Dublin were very much on the front foot in that first half. But in fairness to James Horan, he just didn’t stand and watch it all unfold.

He took action. But by starting Kevin McLoughlin, he had one ace that he couldn’t call on.

Yet he made a big call – replacing his captain, Aidan O’Shea (inset). And there was further concern for the Mayo fans when Eoghan McLaughlin had to go off with that unfortunate injury.

In the second half, there was always going to be a kick in Mayo. Dublin knew that. They would have prepared for that.

But I felt if Dublin could stay in charge in the first ten to twelve minutes of the second half, then the job was done.

But Mayo were brilliant after half-time. They showed such spirit. They turned the game on its head. They reminded me of the great Tyrone team, who always excelled in the second half of matches.

But Dublin’s scoring return after the interval, and in the extra-time, was poor. That wasn’t the form of All-Ireland champions.

Yet it developed into a thriller. And what a fabulous spectacle it was.

Such fantastic commitment by amateur sportsmen. And it was so good to see the crowd back on the Hill again. ‘Come on You Boys in Blue’ lifted my heart.

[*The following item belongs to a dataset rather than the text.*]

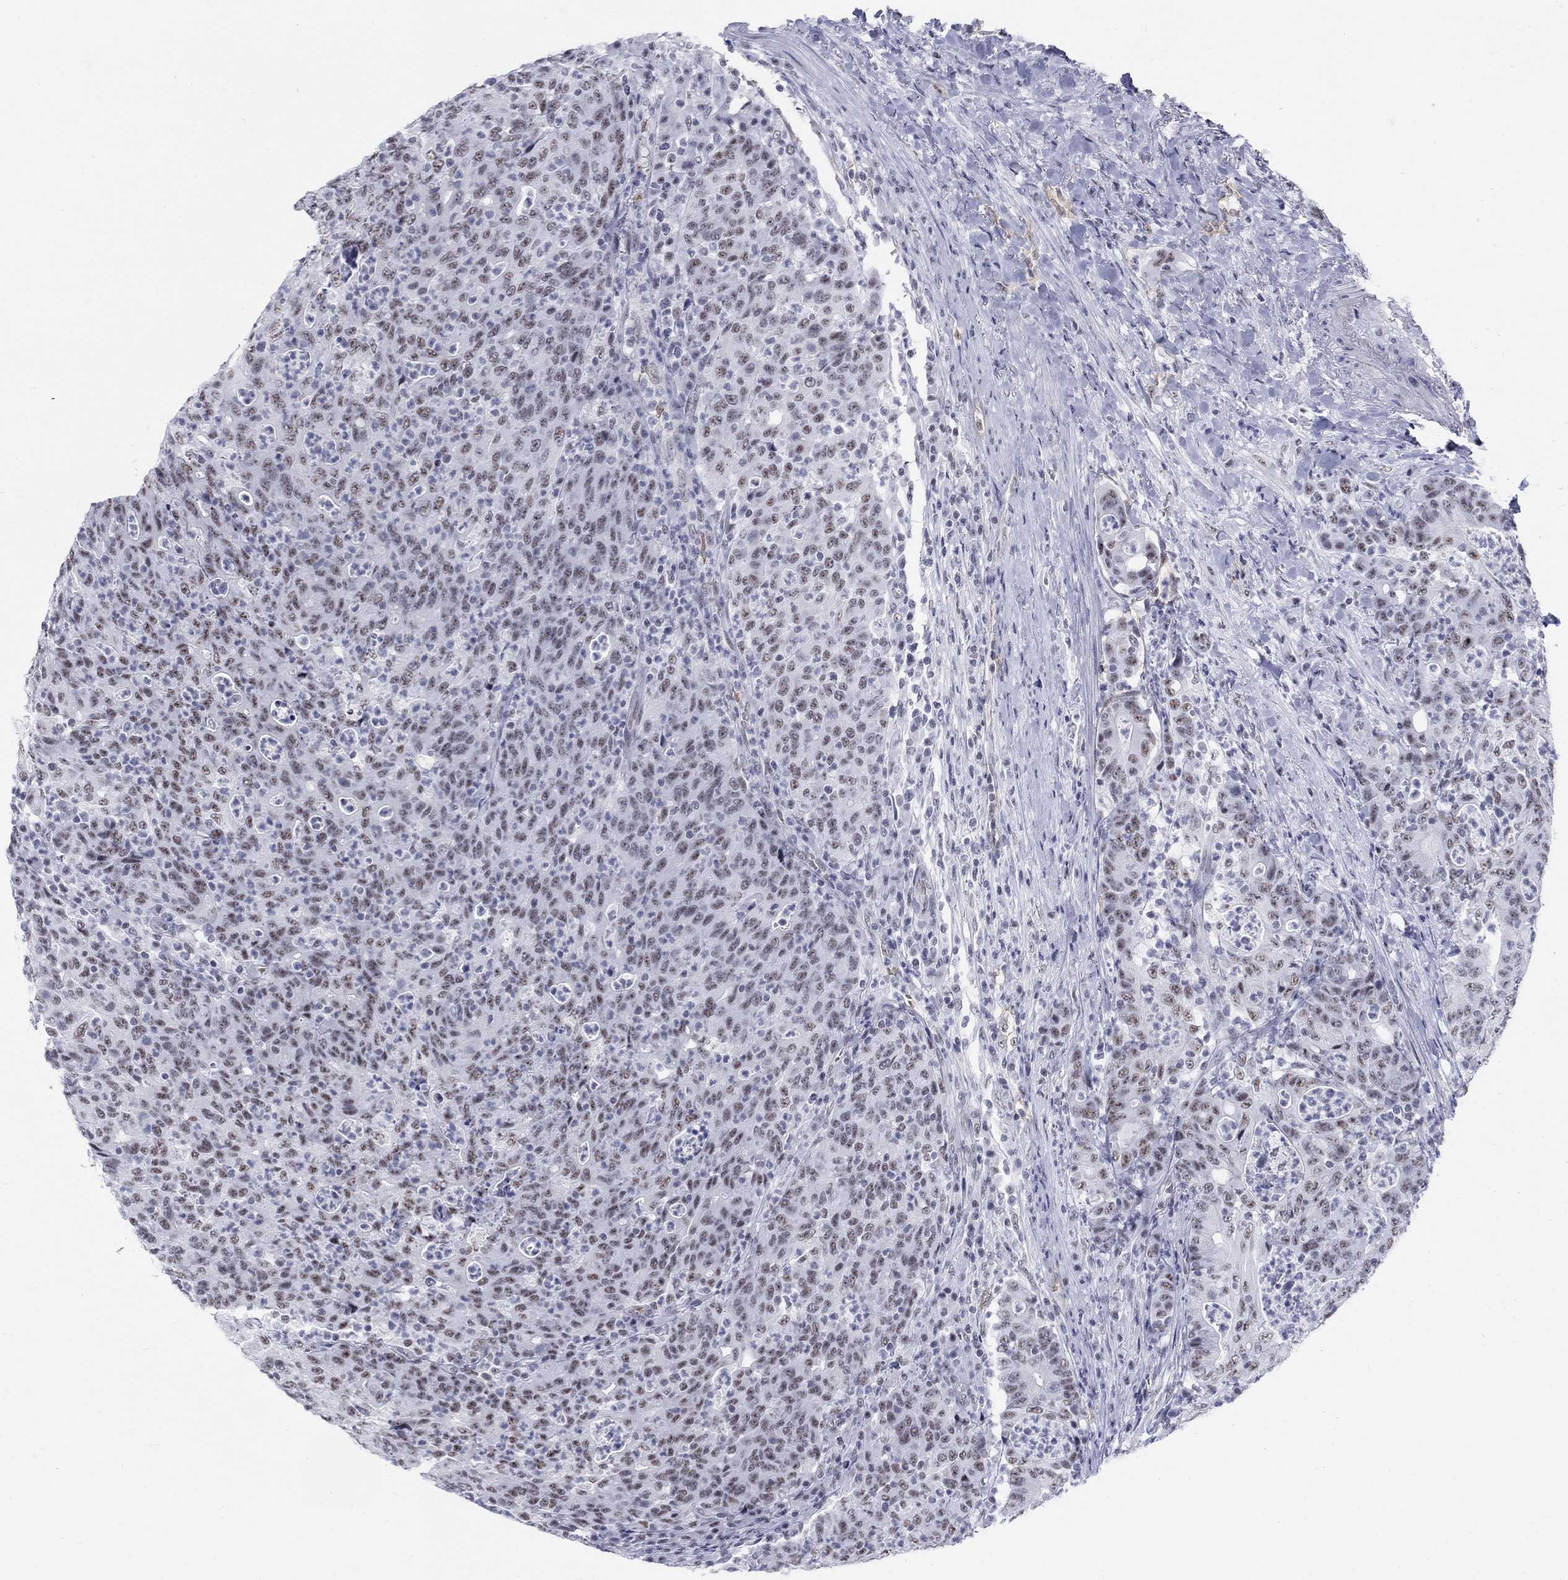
{"staining": {"intensity": "weak", "quantity": "25%-75%", "location": "nuclear"}, "tissue": "colorectal cancer", "cell_type": "Tumor cells", "image_type": "cancer", "snomed": [{"axis": "morphology", "description": "Adenocarcinoma, NOS"}, {"axis": "topography", "description": "Colon"}], "caption": "High-magnification brightfield microscopy of colorectal cancer stained with DAB (3,3'-diaminobenzidine) (brown) and counterstained with hematoxylin (blue). tumor cells exhibit weak nuclear positivity is seen in about25%-75% of cells. (DAB (3,3'-diaminobenzidine) IHC, brown staining for protein, blue staining for nuclei).", "gene": "DMTN", "patient": {"sex": "male", "age": 70}}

Mayo finished on the up. And they were lifted again by the sight of Aidan O’Shea coming back on.

The Jim Gavin era was exceptional. I don’t think Jim, his management and the players got the praise they deserved.

And then, after the five-in-a-row, Dessie Farrell comes in. It was like stepping into the boots of Alex Ferguson.

But Dessie, quietly and without any fuss, guided the team to another All-Ireland title.

Dublin owe football nothing. No team has given the game more. But fair play to Mayo.

They just keep climbing back up off the canvas.